This talk will report on my current research in bringing to bear multiple knowledges on problem spaces around the environment and digital culture, and in so doing questioning both the prevailing knowledge hierarchy and the institutionalisation of knowledge production. To connect with the environment, for instance, do we need to connect with how it feels? This talk draws on works exploring both the marine environment and food, using knowledge from science, art, culture, instinct and history to create happenings and instances that break out the border of "me" and "my environment" to create an empathic response linking what we traditionally consider to be inside and outside. This will be demonstrated in the context of two artistic works - The Coral Empathy Device and Vital | Flows.
We exist within a set of rules about the value of knowledge - a hierarchy of knowledge that places quantified data at the top and the “lower” senses at the bottom. The neglect of other forms of knowledge – aesthetic, embodied, cultural and more – has created a void in our socio-political and environmental relations that has been filled by emotive, populist rhetoric that undermines the validity of the knowledge we have.
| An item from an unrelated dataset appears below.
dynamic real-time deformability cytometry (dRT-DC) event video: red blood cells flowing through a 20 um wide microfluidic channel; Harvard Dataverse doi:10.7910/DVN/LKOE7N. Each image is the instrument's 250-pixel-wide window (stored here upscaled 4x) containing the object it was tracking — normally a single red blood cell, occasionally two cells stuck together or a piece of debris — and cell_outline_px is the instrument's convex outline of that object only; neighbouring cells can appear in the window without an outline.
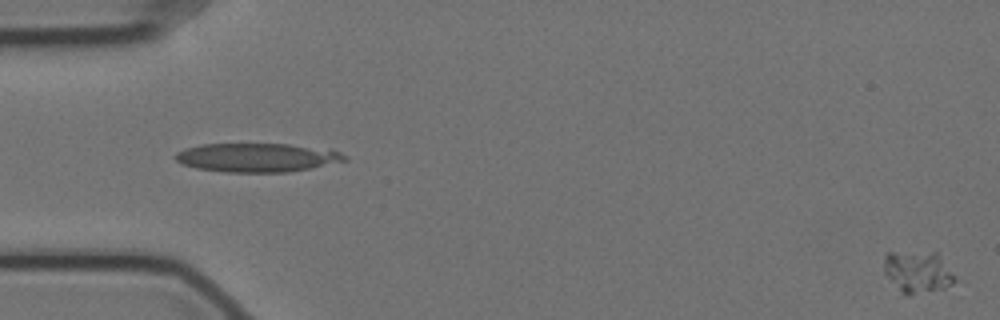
{"species": "Egyptian fruit bat (a non-hibernating species)", "species_latin": "Rousettus aegyptiacus", "temperature_condition": "cold", "stored_images_in_passage": 59, "camera_frame_rate_fps": 3000, "um_per_image_px": 0.085, "animal": {"sex": "female"}, "frame": {"image": 1, "passage_image": 1, "time_ms": 0.0, "image_size_px": [1000, 320], "cell_outline_px": [[960, 280], [944, 288], [908, 296], [900, 292], [884, 272], [884, 256], [888, 252], [936, 252]], "centroid_in_image_um": [78.03, 23.12], "position_along_channel_um": 7.0, "area_um2": 17.51}}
Post-truth practices are answering a gap that arises from our reliance on cognitive knowledge as the main valid form of knowledge – including datafication of everything – particularly in politics.
As an alternative I propose we augment this cognitive and data derived knowledge with more emotionally connecting knowledges, to achieve a more integrated understanding of the world, and to once again embark on a quest for a type of truth.
When we live close to the land we experience empathy with the land. It has recently been said that indeed our present mode of life has led to the “death of empathy”. The Coral Empathy Device uses principles of embodied learning to explore whether physical sensation curated by an artist can evoke interspecies empathy in a human for a coral – a creature at once so similar and so alien to us. The artwork creates a discomforting experience that challenges the visitor’s embodied experience to leverage the fact that “the body schema is the converting system of perception and action”. By bridging the gap between the way we perceive and the way coral perceives, can we connect with the marine environment in a new way? Can we foster action by creating knowledge of another species within the body as a whole?
Vital | Flows is an ongoing work drawing knowledge about food from multiple sources - DIY science, phenomenology, instinct, culture - to explore the ephemeral nature of boundaries between self and other. This paper will report the results of open sourcing these methods, working with London communities who will use them to explore food and its meaning. This open source artistic research methodology for exploring environmental topics creates a platform for rhyzomic growth of selfactualised research that brings together and brings the best out of online and offline knowledge sharing. This is an exploration in breaking down the boundaries between inside and outside "myself", redefining the concept of the individual to incorporate the reality of our permeability. By achieving this through melding knowledge from quantification, embodiment, aesthetics and more, can we reach a new understanding of the place of self and other?